:: Task material

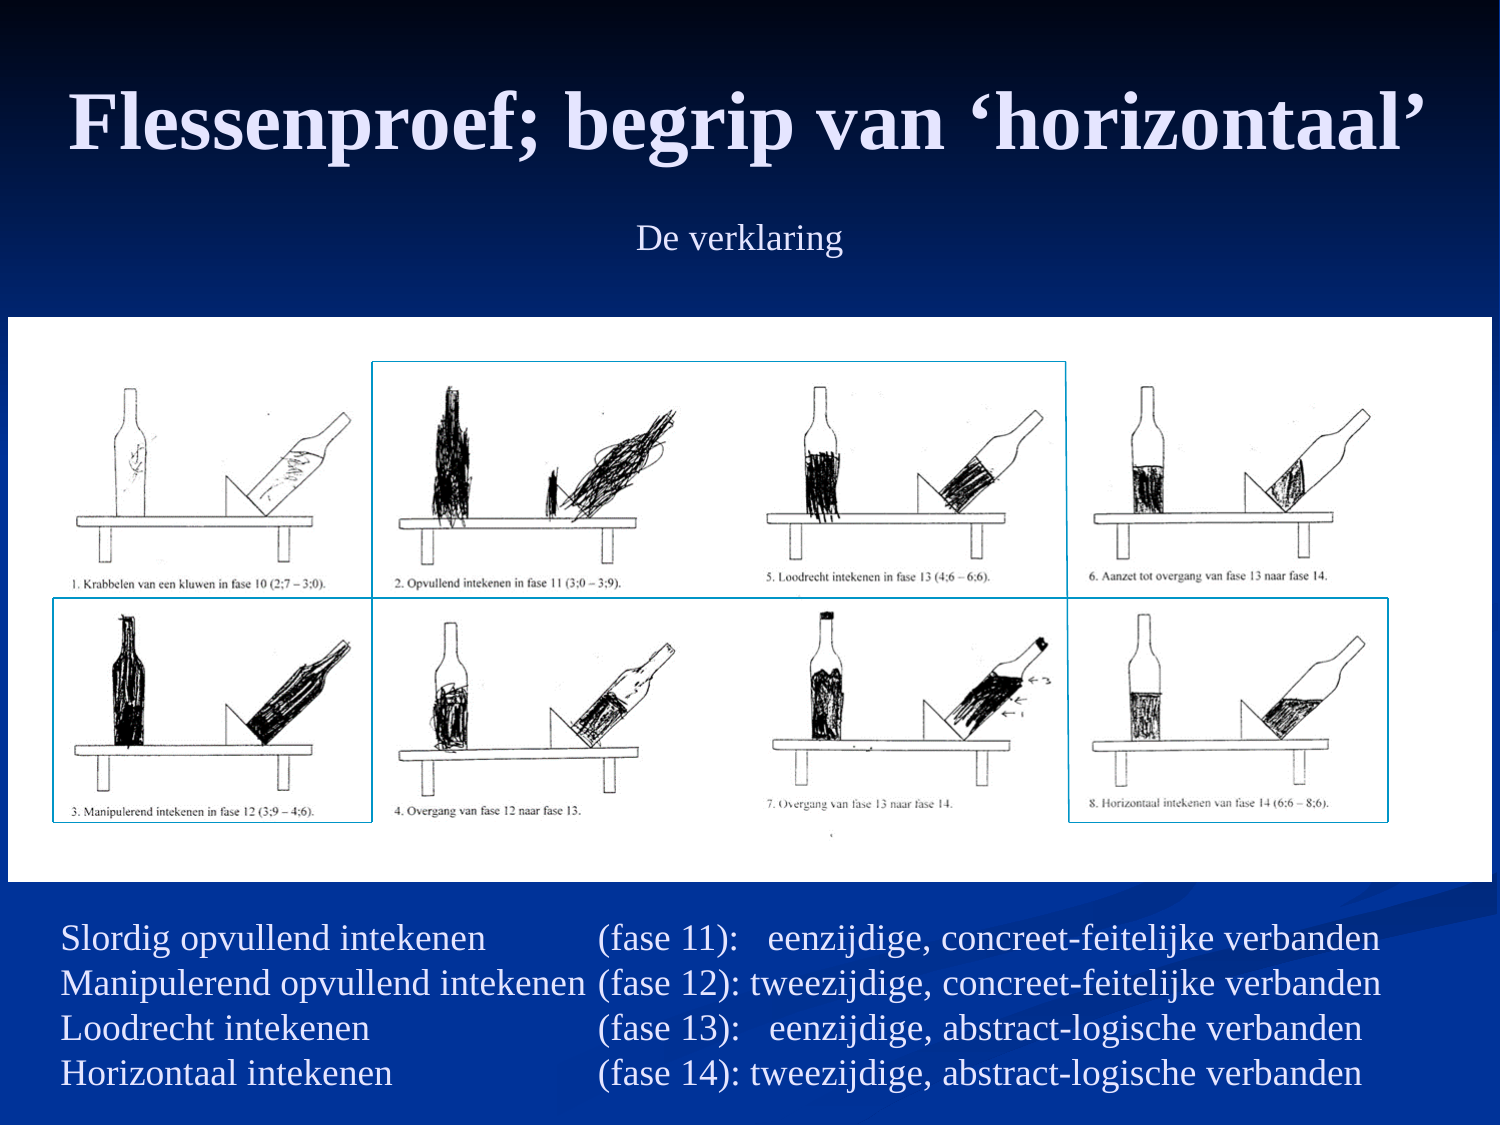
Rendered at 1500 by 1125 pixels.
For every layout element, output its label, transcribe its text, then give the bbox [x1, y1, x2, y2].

picture [8, 317, 1492, 882]
text_box Slordig opvullend intekenen (fase 11): eenzijdige, concreet-feitelijke verbanden Manipulerend opvullend intekenen (fase 12): tweezijdige, concreet-feitelijke verbanden Loodrecht intekenen (fase 13): eenzijdige, abstract-logische verbanden Horizontaal intekenen (fase 14): tweezijdige, abstract-logische verbanden [45, 905, 1436, 1100]
title Flessenproef; begrip van ‘horizontaal’ [8, 51, 1492, 182]
text_box De verklaring [53, 205, 1436, 265]
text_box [1065, 361, 1070, 823]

::::

Problem description -> Make an exact copy of the listing, with no images in it.

Answer below ->
Rendered at 1500 by 1125 pixels.
For every layout element, output its label, transcribe its text, then give the bbox [x1, y1, x2, y2].

picture [8, 317, 1492, 882]
text_box Slordig opvullend intekenen (fase 11): eenzijdige, concreet-feitelijke verbanden Manipulerend opvullend intekenen (fase 12): tweezijdige, concreet-feitelijke verbanden Loodrecht intekenen (fase 13): eenzijdige, abstract-logische verbanden Horizontaal intekenen (fase 14): tweezijdige, abstract-logische verbanden [45, 905, 1436, 1100]
title Flessenproef; begrip van ‘horizontaal’ [8, 51, 1492, 182]
text_box De verklaring [53, 205, 1436, 265]
text_box [1065, 361, 1070, 823]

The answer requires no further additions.